Secondary-school educators generally believe that students should have little or no involvement in determining curricular activities, but critics of this point of view argue that students should have a greater share in this aspect of policymaking, noting that such involvement would provide training in democracy and move students away from a "passive model for learning." These critics argue that school is a place where young people first form their political views; presumably, the chances they have to participate in school decisions signals a lifelong message about what they should expect from, and give back to, the wider society. In response, many educators claim that the student body has such unequal standing in relation to themselves that an equal voice in school governance would be inappropriate. Students might choose less demanding programs, some educators anticipate. Of late, however, provinces are allowing students to sit on school councils where theoretically at least they can influence educators and the other adults who comprise those councils' majorities.

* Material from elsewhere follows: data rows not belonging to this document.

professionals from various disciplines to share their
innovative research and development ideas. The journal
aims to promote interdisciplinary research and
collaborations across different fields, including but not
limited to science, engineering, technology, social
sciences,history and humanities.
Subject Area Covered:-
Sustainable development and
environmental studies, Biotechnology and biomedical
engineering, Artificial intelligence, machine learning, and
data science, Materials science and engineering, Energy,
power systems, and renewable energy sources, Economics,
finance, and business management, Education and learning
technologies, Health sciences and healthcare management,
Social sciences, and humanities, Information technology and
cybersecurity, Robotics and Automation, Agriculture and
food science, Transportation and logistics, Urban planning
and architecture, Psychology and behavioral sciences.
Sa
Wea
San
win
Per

Post-secondary Institutions

Students in colleges and universities have made the greatest strides in acquiring privacy rights. Typically, searches (of lockers, rooms, attendees at social events, etc) are sanctioned (and conducted warily) only in cases of emergency or with high-level authorization and in circumstances which indicate a serious threat to security. University students have also won the right of freedom of association. As a result of the protests of the 1960s and early 1970s, post-secondary students are relatively free from regulations that guide their lives outside class. They have been forbidden, however, from interrupting the education of others (by, say, occupying university buildings to protest tuition increases).

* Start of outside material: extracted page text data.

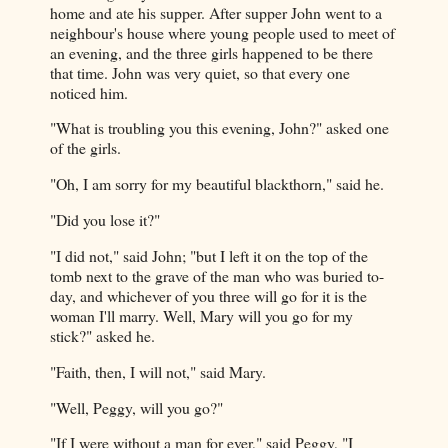
home and ate his supper. After supper John went to a
neighbour's house where young people used to meet of
an evening, and the three girls happened to be there
that time. John was very quiet, so that every one
noticed him.
"What is troubling you this evening, John?" asked one
of the girls.
"Oh, I am sorry for my beautiful blackthorn," said he.
"Did you lose it?"
"I did not," said John; "but I left it on the top of the
tomb next to the grave of the man who was buried to-
day, and whichever of you three will go for it is the
woman I'll marry. Well, Mary will you go for my
stick?" asked he.
"Faith, then, I will not," said Mary.
"Well, Peggy, will you go?"
"If I were without a man for ever," said Peggy, "I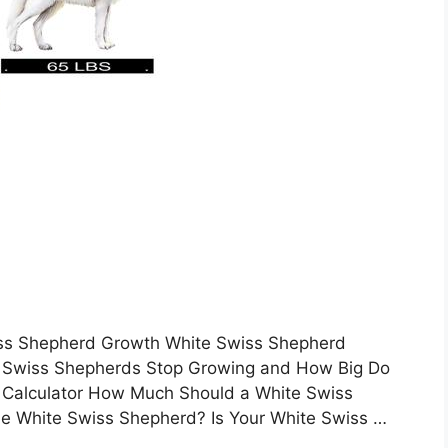
wiss Shepherd Growth White Swiss Shepherd
 Swiss Shepherds Stop Growing and How Big Do
Calculator How Much Should a White Swiss
he White Swiss Shepherd? Is Your White Swiss …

University students sit on department committees and at intermediate levels of their institutions' governing councils but few students actually participate in such governing. As provinces allow tuition hikes and so expect students to pay for more of their education, students are claiming a right to more than just a token number of seats on boards of governors. With increased representation at that peak level, students hope to exert greater influence over priorities of post-secondary institutions, especially to improve teaching and financial aid. In some provinces graduate students, employed as part-time teaching assistants, have won the right to bargain collectively for better wages and improved working conditions.

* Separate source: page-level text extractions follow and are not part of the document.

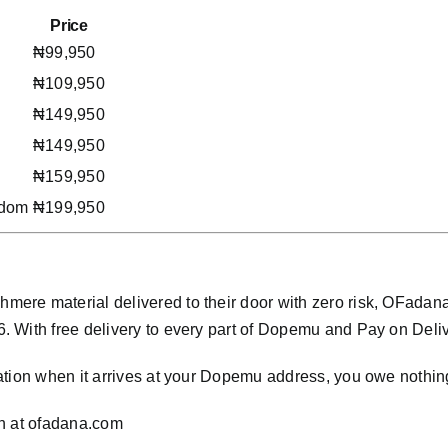
Price
₦99,950
₦109,950
₦149,950
₦149,950
₦159,950
gdom
₦199,950
mere material delivered to their door with zero risk, OFada
With free delivery to every part of Dopemu and Pay on Delivery
ation when it arrives at your Dopemu address, you owe nothin
n at
ofadana.com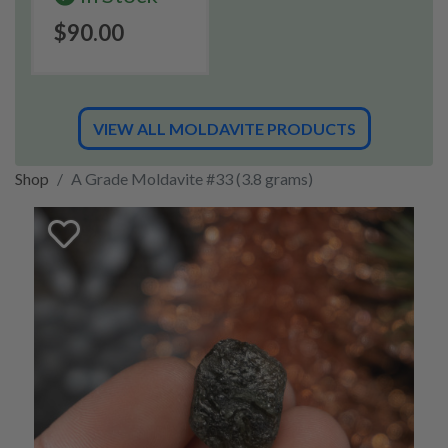
$90.00
VIEW ALL MOLDAVITE PRODUCTS
Shop
A Grade Moldavite #33 (3.8 grams)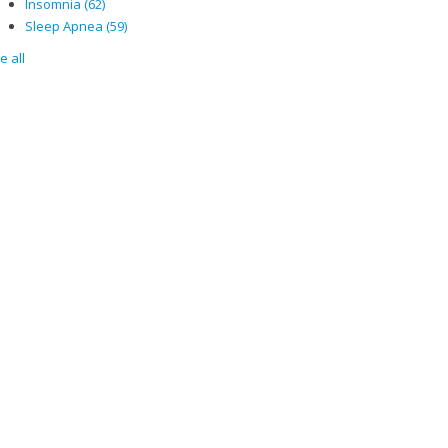
Insomnia
(62)
Sleep Apnea
(59)
e all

In a sense, the rights of post-secondary and secondary students have shaded into each other in a court case involving a group of Ontario university students who returned to their old high school. Their aim was to inform students there about problems with secondary education; the university students claimed that high-school pupils had a right to know about the misgivings among the school's alumni. After the principal tried to prevent the distribution of that critique, a court decreed that the visitors had been trespassing: they had failed to obtain the authorities' permission to be at that school passing out their materials.